→ **Document**
◆ ◆ ◆ ◆

Software Engineering Practice in django/python

The software engineering practice series articles
will focus on describing how actual engineering projects collaboratively develop software.
This article mainly introduces the django/python series of toolchains.

outline

This article includes the following:

outline
django: a toolbox for building backend services.
- framework: django vs flask/tornado/spring/laravel
- restful: django/restframework/swagger
- worker: django/uwsgi/gevent/celery/channels
- database: django/mysql/sqlite/migrations
python: a language that depends on the developer.
- developing: gitlab/pipenv/docker
- quality: unittest/pytest/flake8/pylint/yapf
- deploy: fabric/aws/nginx
conclusion

django

django is a famous backend development framework,
its own slogan is the web framework for perfectionists with deadlines.

In the years I’ve used django for development,
I feel it’s a logically self-consistent framework,
and one that even sacrifices some features for logical self-consistency.

framework

django-vs

search google for django vs

Talking about frameworks unavoidably involves peer competition,
for example searching django vs ... online gets a pile of results.
Actually comparing frameworks is hard,
each framework has its own suitable business scenarios.

xkcd-927

xkcd-927: standards

The biggest characteristic of django is Model is a first-class citizen.
All operations in django are related to Model,
for example it provides a powerful built-in ORM,
and a series of validations etc. mounted on Model.

Personally I feel after a project’s business requirements reach a certain level of diversity,
what foundational framework to use doesn’t matter,
suitability for the development team is what matters most.

Given this article’s title is django,
we’ll only talk about django.

restful

The projects I’ve been involved in are basically all frontend-backend separated,
the backend interfaces are all written with djangorestframework.
Although advanced attributes like HATEOAS haven’t been used,
the interfaces follow restful style,
like using http method+status to express semantics,
defining resources, etc.

For interface documentation we chose drf-yasg to generate docs conforming to swagger specification.
We also tried the library django-rest-swagger, but…

django-rest-swagger-readme

another help-wanted project…

The benefit of using ready-made frameworks is extremely strong language expressiveness,
ultimately when we implement a “decrypt WeChat-provided phone number” interface the ~~pseudo~~ business code looks roughly like this:

class WeChatVS(BaseVS):

    @with_response(empty=True)
    @with_request(DecryptionSiri)
    @action(methods=['post'], detail=True, url_path='decryption/phone')

◆ ◆ ◆ ◆

→ **Data in this exercise**
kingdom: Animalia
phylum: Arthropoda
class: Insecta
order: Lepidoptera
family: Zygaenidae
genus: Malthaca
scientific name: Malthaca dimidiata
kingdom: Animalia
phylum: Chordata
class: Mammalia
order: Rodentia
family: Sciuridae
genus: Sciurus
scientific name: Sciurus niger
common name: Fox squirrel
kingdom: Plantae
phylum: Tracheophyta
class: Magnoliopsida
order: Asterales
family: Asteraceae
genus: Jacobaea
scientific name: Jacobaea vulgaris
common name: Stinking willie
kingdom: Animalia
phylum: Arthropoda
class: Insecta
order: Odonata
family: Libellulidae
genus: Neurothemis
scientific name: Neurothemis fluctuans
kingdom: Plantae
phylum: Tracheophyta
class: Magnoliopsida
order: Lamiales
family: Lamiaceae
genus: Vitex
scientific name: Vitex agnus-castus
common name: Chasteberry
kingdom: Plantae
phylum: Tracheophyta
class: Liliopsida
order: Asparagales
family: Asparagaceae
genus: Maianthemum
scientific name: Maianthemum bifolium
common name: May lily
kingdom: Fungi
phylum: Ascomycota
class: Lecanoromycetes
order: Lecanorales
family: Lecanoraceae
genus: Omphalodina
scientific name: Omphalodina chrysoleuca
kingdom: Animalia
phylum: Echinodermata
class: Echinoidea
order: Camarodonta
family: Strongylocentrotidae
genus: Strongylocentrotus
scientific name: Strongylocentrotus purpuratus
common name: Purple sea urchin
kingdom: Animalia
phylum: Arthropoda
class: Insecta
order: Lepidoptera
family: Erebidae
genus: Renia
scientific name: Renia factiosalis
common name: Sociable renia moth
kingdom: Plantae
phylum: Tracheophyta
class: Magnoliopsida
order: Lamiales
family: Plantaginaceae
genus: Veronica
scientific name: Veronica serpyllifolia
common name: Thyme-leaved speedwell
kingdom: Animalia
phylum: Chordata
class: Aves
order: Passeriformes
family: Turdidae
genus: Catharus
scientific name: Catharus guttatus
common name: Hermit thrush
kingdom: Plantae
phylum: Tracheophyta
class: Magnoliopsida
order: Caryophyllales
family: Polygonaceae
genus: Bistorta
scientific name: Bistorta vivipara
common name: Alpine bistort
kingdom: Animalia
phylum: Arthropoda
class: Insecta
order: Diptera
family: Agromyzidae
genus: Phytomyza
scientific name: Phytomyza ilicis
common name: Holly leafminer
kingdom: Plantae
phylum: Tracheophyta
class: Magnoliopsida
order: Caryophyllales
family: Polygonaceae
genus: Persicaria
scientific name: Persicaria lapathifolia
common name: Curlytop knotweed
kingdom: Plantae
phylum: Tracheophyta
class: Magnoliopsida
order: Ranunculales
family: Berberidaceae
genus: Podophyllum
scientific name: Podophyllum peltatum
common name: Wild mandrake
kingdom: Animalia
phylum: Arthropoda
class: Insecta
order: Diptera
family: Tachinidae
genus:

◆ ◆ ◆ ◆

→ **Written problem 1**
Decide whether each statement agrees with the django/python article. For each, answer yes or no and quote the words of the article that decide it.
(a) The team chose drf-yasg to generate documentation that conforms to the swagger specification.
(b) The backend interfaces make use of HATEOAS.
(c) The article gives django's slogan as "the web framework for perfectionists with deadlines."
→ **Written problem 2**
Recast the records as a Markdown table with two columns, No. and Line, giving each line a row number and skipping blank lines. Begin at the first line of the records and stop after the line that contains "genus: Neurothemis".

→ **Task result 1**
(a) Yes: "For interface documentation we chose drf-yasg to generate docs conforming to swagger specification."
(b) No: "Although advanced attributes like HATEOAS haven’t been used"
(c) Yes: "its own slogan is the web framework for perfectionists with deadlines."

→ **Task result 2**
| No. | Line |
|---|---|
| 1 | kingdom: Animalia |
| 2 | phylum: Arthropoda |
| 3 | class: Insecta |
| 4 | order: Lepidoptera |
| 5 | family: Zygaenidae |
| 6 | genus: Malthaca |
| 7 | scientific name: Malthaca dimidiata |
| 8 | kingdom: Animalia |
| 9 | phylum: Chordata |
| 10 | class: Mammalia |
| 11 | order: Rodentia |
| 12 | family: Sciuridae |
| 13 | genus: Sciurus |
| 14 | scientific name: Sciurus niger |
| 15 | common name: Fox squirrel |
| 16 | kingdom: Plantae |
| 17 | phylum: Tracheophyta |
| 18 | class: Magnoliopsida |
| 19 | order: Asterales |
| 20 | family: Asteraceae |
| 21 | genus: Jacobaea |
| 22 | scientific name: Jacobaea vulgaris |
| 23 | common name: Stinking willie |
| 24 | kingdom: Animalia |
| 25 | phylum: Arthropoda |
| 26 | class: Insecta |
| 27 | order: Odonata |
| 28 | family: Libellulidae |
| 29 | genus: Neurothemis |